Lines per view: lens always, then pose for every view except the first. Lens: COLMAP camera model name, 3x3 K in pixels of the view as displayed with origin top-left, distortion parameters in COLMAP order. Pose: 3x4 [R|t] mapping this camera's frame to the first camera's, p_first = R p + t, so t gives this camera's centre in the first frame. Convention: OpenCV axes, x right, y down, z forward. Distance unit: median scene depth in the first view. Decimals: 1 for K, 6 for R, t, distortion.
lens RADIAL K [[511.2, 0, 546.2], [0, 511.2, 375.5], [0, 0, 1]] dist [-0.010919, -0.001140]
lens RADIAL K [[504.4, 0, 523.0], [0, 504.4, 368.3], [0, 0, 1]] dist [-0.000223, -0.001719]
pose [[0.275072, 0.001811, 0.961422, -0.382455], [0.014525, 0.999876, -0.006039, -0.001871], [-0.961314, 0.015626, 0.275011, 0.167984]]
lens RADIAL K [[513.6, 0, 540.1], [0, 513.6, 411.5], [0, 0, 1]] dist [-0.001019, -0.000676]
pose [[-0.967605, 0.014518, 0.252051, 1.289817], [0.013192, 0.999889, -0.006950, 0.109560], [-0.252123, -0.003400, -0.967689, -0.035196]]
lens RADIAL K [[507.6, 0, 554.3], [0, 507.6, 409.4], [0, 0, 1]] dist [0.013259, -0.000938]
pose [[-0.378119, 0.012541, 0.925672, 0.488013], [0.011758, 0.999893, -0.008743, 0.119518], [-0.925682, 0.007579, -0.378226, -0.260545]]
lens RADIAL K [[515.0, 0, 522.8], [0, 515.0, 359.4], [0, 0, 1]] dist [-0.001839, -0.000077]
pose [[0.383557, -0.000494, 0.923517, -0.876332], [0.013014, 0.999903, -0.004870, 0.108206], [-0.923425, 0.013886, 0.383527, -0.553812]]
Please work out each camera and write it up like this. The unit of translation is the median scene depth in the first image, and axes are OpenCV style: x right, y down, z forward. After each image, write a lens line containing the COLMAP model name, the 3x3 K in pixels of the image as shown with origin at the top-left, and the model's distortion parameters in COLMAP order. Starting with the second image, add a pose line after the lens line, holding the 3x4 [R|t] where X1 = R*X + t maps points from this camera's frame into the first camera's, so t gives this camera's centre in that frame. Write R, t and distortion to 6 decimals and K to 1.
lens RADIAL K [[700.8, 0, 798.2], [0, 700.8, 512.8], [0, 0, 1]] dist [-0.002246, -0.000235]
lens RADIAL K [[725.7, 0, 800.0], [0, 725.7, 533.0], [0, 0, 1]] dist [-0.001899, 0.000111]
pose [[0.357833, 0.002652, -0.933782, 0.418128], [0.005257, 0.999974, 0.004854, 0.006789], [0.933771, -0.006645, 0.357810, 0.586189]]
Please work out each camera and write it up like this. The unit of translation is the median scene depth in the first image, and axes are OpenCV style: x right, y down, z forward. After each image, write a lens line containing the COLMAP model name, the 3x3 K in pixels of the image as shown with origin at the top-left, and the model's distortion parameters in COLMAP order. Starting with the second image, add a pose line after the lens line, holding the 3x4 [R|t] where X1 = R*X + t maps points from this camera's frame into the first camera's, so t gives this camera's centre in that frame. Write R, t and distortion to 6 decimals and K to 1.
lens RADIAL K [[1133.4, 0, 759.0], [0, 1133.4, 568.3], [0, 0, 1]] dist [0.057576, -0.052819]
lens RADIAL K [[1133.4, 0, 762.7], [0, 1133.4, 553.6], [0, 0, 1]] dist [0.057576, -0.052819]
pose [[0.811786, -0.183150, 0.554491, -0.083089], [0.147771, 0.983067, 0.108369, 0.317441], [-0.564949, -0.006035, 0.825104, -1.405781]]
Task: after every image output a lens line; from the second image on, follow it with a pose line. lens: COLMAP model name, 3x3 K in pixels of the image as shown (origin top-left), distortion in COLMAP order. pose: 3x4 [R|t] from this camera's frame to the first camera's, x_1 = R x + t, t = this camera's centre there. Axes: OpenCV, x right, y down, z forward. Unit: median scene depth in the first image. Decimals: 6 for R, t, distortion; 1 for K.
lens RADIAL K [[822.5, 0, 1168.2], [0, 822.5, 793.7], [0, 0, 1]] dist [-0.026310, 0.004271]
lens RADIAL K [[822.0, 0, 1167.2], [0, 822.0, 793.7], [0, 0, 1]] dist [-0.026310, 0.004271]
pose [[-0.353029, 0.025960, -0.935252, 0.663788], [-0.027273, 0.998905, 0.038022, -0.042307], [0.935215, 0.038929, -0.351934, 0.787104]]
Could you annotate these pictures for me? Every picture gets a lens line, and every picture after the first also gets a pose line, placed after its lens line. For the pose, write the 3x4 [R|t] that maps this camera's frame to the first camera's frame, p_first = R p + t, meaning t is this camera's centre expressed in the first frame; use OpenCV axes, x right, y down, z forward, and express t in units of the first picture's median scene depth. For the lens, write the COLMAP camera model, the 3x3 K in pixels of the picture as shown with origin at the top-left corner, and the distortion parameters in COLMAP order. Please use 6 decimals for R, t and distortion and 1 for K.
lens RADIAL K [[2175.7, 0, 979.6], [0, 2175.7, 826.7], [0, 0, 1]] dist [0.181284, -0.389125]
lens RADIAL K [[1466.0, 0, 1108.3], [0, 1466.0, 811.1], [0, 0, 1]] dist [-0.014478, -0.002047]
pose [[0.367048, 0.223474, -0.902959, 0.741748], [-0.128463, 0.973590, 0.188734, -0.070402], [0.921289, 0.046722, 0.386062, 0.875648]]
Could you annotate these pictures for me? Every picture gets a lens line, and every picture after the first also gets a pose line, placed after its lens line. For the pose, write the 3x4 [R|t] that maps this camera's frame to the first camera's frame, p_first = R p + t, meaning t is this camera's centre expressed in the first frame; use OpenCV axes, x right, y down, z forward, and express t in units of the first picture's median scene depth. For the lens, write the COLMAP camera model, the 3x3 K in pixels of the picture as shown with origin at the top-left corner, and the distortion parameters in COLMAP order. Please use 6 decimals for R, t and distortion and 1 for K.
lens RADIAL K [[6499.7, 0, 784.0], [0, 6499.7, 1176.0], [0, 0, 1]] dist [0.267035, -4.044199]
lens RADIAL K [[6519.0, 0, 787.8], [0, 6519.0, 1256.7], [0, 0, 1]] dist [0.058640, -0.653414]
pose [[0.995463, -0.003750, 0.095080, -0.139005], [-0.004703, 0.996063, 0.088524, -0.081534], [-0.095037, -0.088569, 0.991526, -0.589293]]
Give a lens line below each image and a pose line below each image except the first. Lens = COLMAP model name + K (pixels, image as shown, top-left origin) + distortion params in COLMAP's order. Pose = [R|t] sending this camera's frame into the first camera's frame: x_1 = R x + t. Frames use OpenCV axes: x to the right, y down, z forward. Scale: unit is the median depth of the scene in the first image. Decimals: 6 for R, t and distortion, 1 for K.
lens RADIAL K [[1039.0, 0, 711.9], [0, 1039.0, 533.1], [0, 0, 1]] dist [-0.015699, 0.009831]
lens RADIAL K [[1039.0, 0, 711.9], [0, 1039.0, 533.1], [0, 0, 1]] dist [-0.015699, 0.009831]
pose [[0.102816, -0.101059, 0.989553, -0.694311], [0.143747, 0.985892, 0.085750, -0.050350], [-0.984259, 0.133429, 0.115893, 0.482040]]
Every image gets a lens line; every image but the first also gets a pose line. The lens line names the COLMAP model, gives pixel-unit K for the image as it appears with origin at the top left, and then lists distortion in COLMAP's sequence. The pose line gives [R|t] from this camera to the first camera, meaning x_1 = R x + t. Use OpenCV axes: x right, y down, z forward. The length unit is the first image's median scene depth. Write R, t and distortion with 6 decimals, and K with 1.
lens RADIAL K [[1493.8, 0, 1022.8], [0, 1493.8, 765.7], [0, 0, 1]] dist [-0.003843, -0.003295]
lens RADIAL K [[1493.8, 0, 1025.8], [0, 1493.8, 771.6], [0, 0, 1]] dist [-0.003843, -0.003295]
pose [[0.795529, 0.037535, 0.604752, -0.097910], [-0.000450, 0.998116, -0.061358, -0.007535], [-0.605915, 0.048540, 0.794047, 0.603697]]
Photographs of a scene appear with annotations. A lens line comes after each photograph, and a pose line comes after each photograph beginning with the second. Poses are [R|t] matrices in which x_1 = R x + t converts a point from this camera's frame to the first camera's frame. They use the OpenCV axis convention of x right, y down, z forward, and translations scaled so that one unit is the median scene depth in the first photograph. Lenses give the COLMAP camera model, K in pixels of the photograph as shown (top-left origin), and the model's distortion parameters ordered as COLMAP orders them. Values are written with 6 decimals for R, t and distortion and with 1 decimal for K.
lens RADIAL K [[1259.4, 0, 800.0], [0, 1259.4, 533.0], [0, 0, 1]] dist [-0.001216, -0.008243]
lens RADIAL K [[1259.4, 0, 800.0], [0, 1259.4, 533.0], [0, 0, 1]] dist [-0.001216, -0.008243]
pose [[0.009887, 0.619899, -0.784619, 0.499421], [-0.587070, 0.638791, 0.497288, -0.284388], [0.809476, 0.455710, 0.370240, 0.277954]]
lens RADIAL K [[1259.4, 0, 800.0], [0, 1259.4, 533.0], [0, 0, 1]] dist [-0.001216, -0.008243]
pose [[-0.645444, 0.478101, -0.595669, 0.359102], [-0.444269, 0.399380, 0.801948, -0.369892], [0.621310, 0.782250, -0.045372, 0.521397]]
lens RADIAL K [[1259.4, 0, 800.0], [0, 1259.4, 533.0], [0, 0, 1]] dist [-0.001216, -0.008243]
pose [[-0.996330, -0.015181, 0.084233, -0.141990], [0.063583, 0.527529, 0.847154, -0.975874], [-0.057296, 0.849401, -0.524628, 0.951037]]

*ASSIGNMENT*: Write out again, word for word, the lines of the records starting at the very first line and ending at the line that contains "dist [-0.010919, -0.001140]", with both of those lines included.

*YOUR RESPONSE*:
Lines per view: lens always, then pose for every view except the first. Lens: COLMAP camera model name, 3x3 K in pixels of the view as displayed with origin top-left, distortion parameters in COLMAP order. Pose: 3x4 [R|t] mapping this camera's frame to the first camera's, p_first = R p + t, so t gives this camera's centre in the first frame. Convention: OpenCV axes, x right, y down, z forward. Distance unit: median scene depth in the first view. Decimals: 1 for K, 6 for R, t, distortion.
lens RADIAL K [[511.2, 0, 546.2], [0, 511.2, 375.5], [0, 0, 1]] dist [-0.010919, -0.001140]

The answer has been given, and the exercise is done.